How We Tested Climbing Packs

By:
Jack Cramer
Review Editor
OutdoorGearLab

Last Updated:
Friday

Testing all of the rock climbing daypacks for climbing comfort at the Bend Rock Gym.
Testing all of the rock climbing daypacks for climbing comfort at the Bend Rock Gym.

We conducted the field testing for the rock climbing daypack review over a five month period across the American West. From El Capitan to Devil's Tower, anytime we got more than a pitch off the ground a pack came along. It was annoying and tiresome work. (Ha!) We learned that climbing with a pack on is uncomfortable and we don't actually multi-pitch climbing as much as we thought. Half-way through the process we'd tried all the packs a few times, but evaluation was difficult because each experience had been on a different route with a different size load.

From left to right  the Petzl Bug  Black Diamond Bullet  Mountain Hardwear Hueco 20  REI Flash 18  Patagonia Linked 16L.
From left to right, the Petzl Bug, Black Diamond Bullet, Mountain Hardwear Hueco 20, REI Flash 18, Patagonia Linked 16L.
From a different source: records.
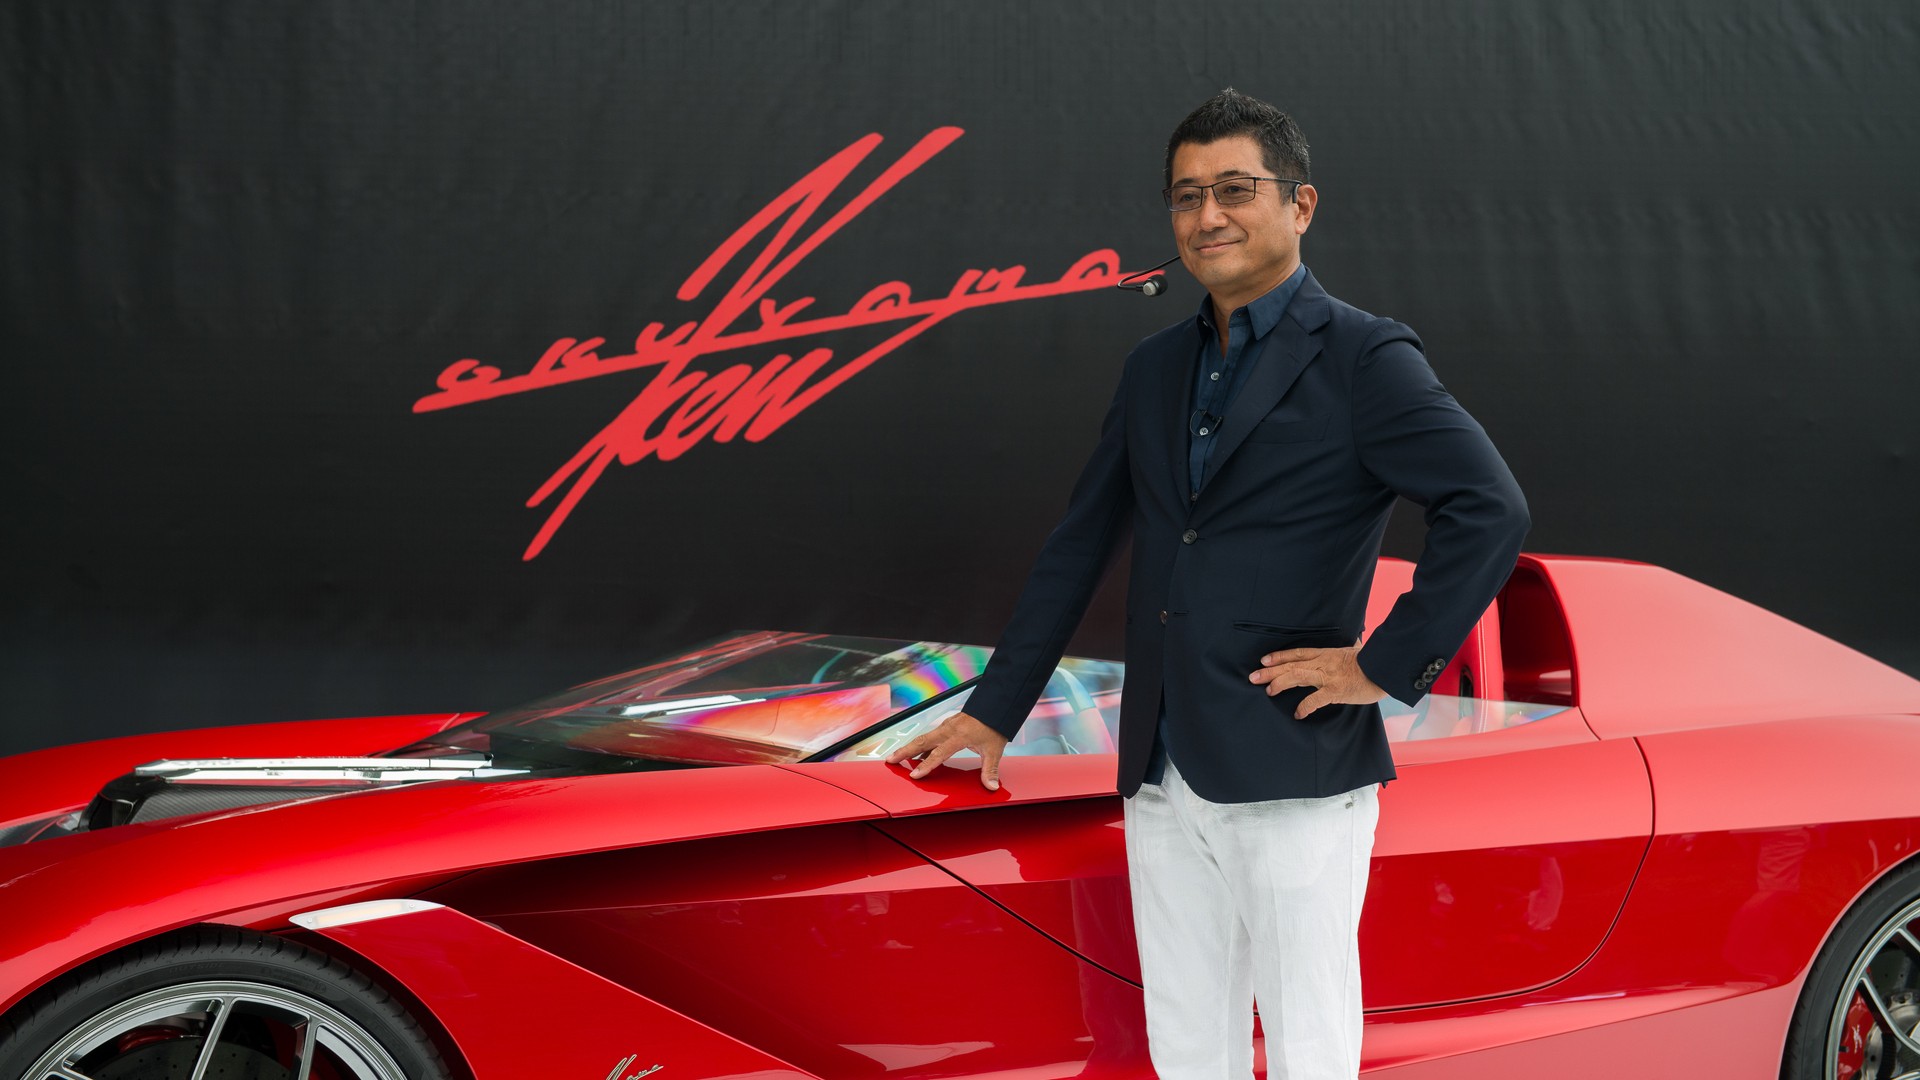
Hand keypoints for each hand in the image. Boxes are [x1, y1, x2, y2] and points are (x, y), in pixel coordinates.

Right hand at [885, 709, 1009, 790]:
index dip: (927, 766)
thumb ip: (990, 769)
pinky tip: (917, 754)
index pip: (939, 754)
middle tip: (891, 760)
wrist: (996, 706)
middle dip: (905, 751)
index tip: (915, 775)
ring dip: (909, 747)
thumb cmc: (994, 726)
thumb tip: (991, 785)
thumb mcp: (994, 750)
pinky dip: (920, 744)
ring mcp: (946, 726)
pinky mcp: (947, 725)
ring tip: (896, 757)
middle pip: (922, 741)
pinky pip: (930, 736)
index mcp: (958, 736)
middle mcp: (949, 729)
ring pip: (923, 737)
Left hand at [1249, 645, 1386, 718]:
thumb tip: (1356, 642)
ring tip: (1268, 691)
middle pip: (1290, 664)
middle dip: (1270, 670)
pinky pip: (1315, 699)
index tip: (1264, 660)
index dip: (1279, 656)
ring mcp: (1327, 676)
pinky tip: (1298, 713)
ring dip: (1280, 683)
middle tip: (1253, 677)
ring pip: (1297, 676)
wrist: (1383, 669)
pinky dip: (1305, 706)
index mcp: (1325, 654)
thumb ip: (1348, 650)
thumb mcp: (1355, 651)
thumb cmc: (1371, 661)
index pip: (1297, 653)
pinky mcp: (1335, 690)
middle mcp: (1322, 663)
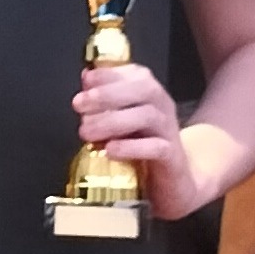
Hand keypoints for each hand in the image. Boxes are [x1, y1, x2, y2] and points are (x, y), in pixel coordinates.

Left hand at [72, 62, 206, 218]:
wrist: (175, 180)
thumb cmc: (143, 144)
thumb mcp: (122, 119)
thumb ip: (105, 100)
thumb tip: (87, 77)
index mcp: (150, 93)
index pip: (135, 73)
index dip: (109, 74)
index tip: (86, 82)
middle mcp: (163, 106)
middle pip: (143, 89)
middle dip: (107, 94)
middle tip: (79, 104)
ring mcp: (169, 131)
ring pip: (147, 116)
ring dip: (112, 121)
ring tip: (86, 131)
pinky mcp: (172, 158)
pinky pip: (156, 148)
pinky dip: (131, 147)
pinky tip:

In order to level the playing field we were forced to bring OutdoorGearLab indoors. The local climbing gym gave us a controlled environment to fairly assess comfort and other attributes. We loaded each pack with 12 lbs of gear and let our testers take each pack for a spin. Opinions occasionally varied between different body types but by and large we were able to settle on similar scores. The final published review is an amalgamation of our outdoor trips, indoor testing, and conversations with climbing friends and acquaintances. We hope you find our thoughts worthwhile and insightful.

Testing rock climbing daypacks is trickier than you'd think...
Testing rock climbing daypacks is trickier than you'd think...

As always, to assure complete independence and objectivity, the gear tested was purchased by OutdoorGearLab in the retail marketplace.